▶ **Exercise details**: Please find all lines in the data that hold the string "place" and copy them.

▶ **Task data**:
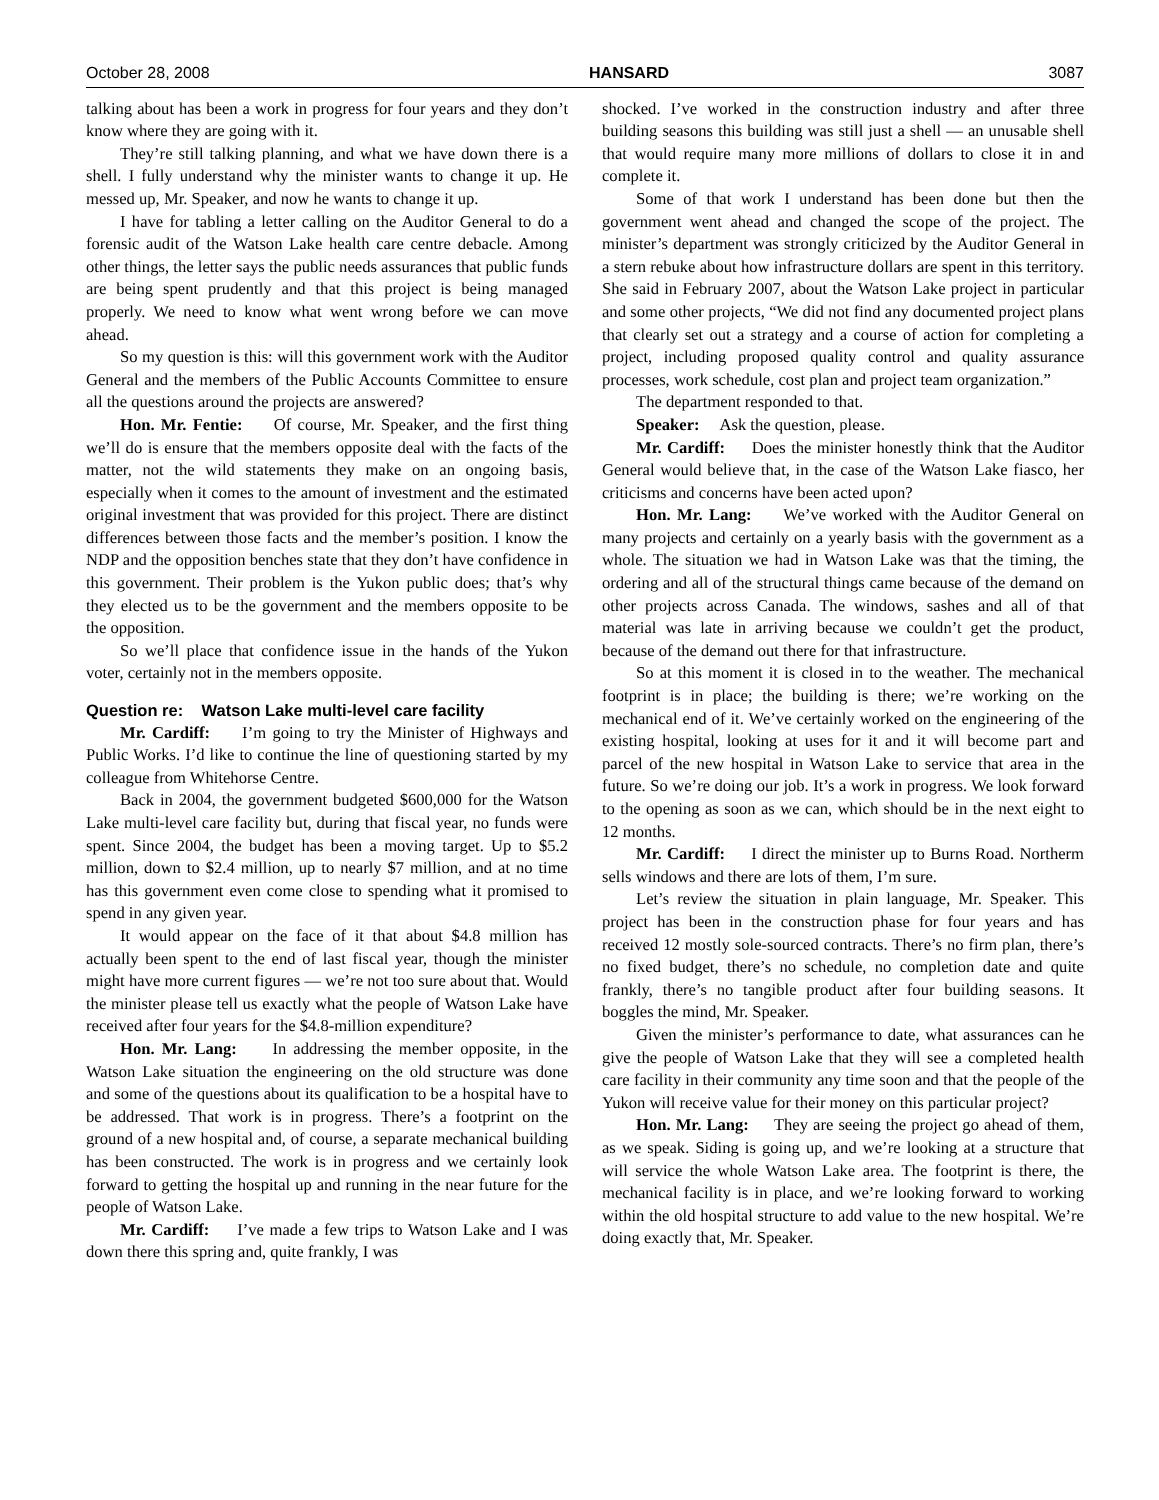October 28, 2008 HANSARD 3087
talking about has been a work in progress for four years and they don’t know where they are going with it.
They’re still talking planning, and what we have down there is a shell. I fully understand why the minister wants to change it up. He messed up, Mr. Speaker, and now he wants to change it up.
I have for tabling a letter calling on the Auditor General to do a forensic audit of the Watson Lake health care centre debacle. Among other things, the letter says the public needs assurances that public funds are being spent prudently and that this project is being managed properly. We need to know what went wrong before we can move ahead.
So my question is this: will this government work with the Auditor General and the members of the Public Accounts Committee to ensure all the questions around the projects are answered?
Hon. Mr. Fentie: Of course, Mr. Speaker, and the first thing we’ll do is ensure that the members opposite deal with the facts of the matter, not the wild statements they make on an ongoing basis, especially when it comes to the amount of investment and the estimated original investment that was provided for this project. There are distinct differences between those facts and the member’s position. I know the NDP and the opposition benches state that they don’t have confidence in this government. Their problem is the Yukon public does; that’s why they elected us to be the government and the members opposite to be the opposition.
So we’ll place that confidence issue in the hands of the Yukon voter, certainly not in the members opposite.
Question re: Watson Lake multi-level care facility
Mr. Cardiff: I’m going to try the Minister of Highways and Public Works. I’d like to continue the line of questioning started by my colleague from Whitehorse Centre.
Back in 2004, the government budgeted $600,000 for the Watson Lake multi-level care facility but, during that fiscal year, no funds were spent. Since 2004, the budget has been a moving target. Up to $5.2 million, down to $2.4 million, up to nearly $7 million, and at no time has this government even come close to spending what it promised to spend in any given year.
It would appear on the face of it that about $4.8 million has actually been spent to the end of last fiscal year, though the minister might have more current figures — we’re not too sure about that. Would the minister please tell us exactly what the people of Watson Lake have received after four years for the $4.8-million expenditure?
Hon. Mr. Lang: In addressing the member opposite, in the Watson Lake situation the engineering on the old structure was done and some of the questions about its qualification to be a hospital have to be addressed. That work is in progress. There’s a footprint on the ground of a new hospital and, of course, a separate mechanical building has been constructed. The work is in progress and we certainly look forward to getting the hospital up and running in the near future for the people of Watson Lake.
Mr. Cardiff: I’ve made a few trips to Watson Lake and I was down there this spring and, quite frankly, I was
shocked. I’ve worked in the construction industry and after three building seasons this building was still just a shell — an unusable shell that would require many more millions of dollars to close it in and complete it.
Some of that work I understand has been done but then the government went ahead and changed the scope of the project. The minister’s department was strongly criticized by the Auditor General in a stern rebuke about how infrastructure dollars are spent in this territory. She said in February 2007, about the Watson Lake project in particular and some other projects, “We did not find any documented project plans that clearly set out a strategy and a course of action for completing a project, including proposed quality control and quality assurance processes, work schedule, cost plan and project team organization.”
The department responded to that.
Speaker: Ask the question, please.
Mr. Cardiff: Does the minister honestly think that the Auditor General would believe that, in the case of the Watson Lake fiasco, her criticisms and concerns have been acted upon?
Hon. Mr. Lang: We’ve worked with the Auditor General on many projects and certainly on a yearly basis with the government as a whole. The situation we had in Watson Lake was that the timing, the ordering and all of the structural things came because of the demand on other projects across Canada. The windows, sashes and all of that material was late in arriving because we couldn’t get the product, because of the demand out there for that infrastructure.
So at this moment it is closed in to the weather. The mechanical footprint is in place; the building is there; we’re working on the mechanical end of it. We’ve certainly worked on the engineering of the existing hospital, looking at uses for it and it will become part and parcel of the new hospital in Watson Lake to service that area in the future. So we’re doing our job. It’s a work in progress. We look forward to the opening as soon as we can, which should be in the next eight to 12 months.
Mr. Cardiff: I direct the minister up to Burns Road. Northerm sells windows and there are lots of them, I’m sure.
Let’s review the situation in plain language, Mr. Speaker. This project has been in the construction phase for four years and has received 12 mostly sole-sourced contracts. There’s no firm plan, there’s no fixed budget, there’s no schedule, no completion date and quite frankly, there’s no tangible product after four building seasons. It boggles the mind, Mr. Speaker.
Given the minister’s performance to date, what assurances can he give the people of Watson Lake that they will see a completed health care facility in their community any time soon and that the people of the Yukon will receive value for their money on this particular project?
Hon. Mr. Lang: They are seeing the project go ahead of them, as we speak. Siding is going up, and we’re looking at a structure that will service the whole Watson Lake area. The footprint is there, the mechanical facility is in place, and we’re looking forward to working within the old hospital structure to add value to the new hospital. We’re doing exactly that, Mr. Speaker.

▶ **Exercise answer**:
So we’ll place that confidence issue in the hands of the Yukon voter, certainly not in the members opposite.
So at this moment it is closed in to the weather. The mechanical footprint is in place; the building is there; we’re working on the mechanical end of it. We’ve certainly worked on the engineering of the existing hospital, looking at uses for it and it will become part and parcel of the new hospital in Watson Lake to service that area in the future. So we’re doing our job. It’s a work in progress. We look forward to the opening as soon as we can, which should be in the next eight to 12 months.
Hon. Mr. Lang: They are seeing the project go ahead of them, as we speak. Siding is going up, and we’re looking at a structure that will service the whole Watson Lake area. The footprint is there, the mechanical facility is in place, and we’re looking forward to working within the old hospital structure to add value to the new hospital. We’re doing exactly that, Mr. Speaker.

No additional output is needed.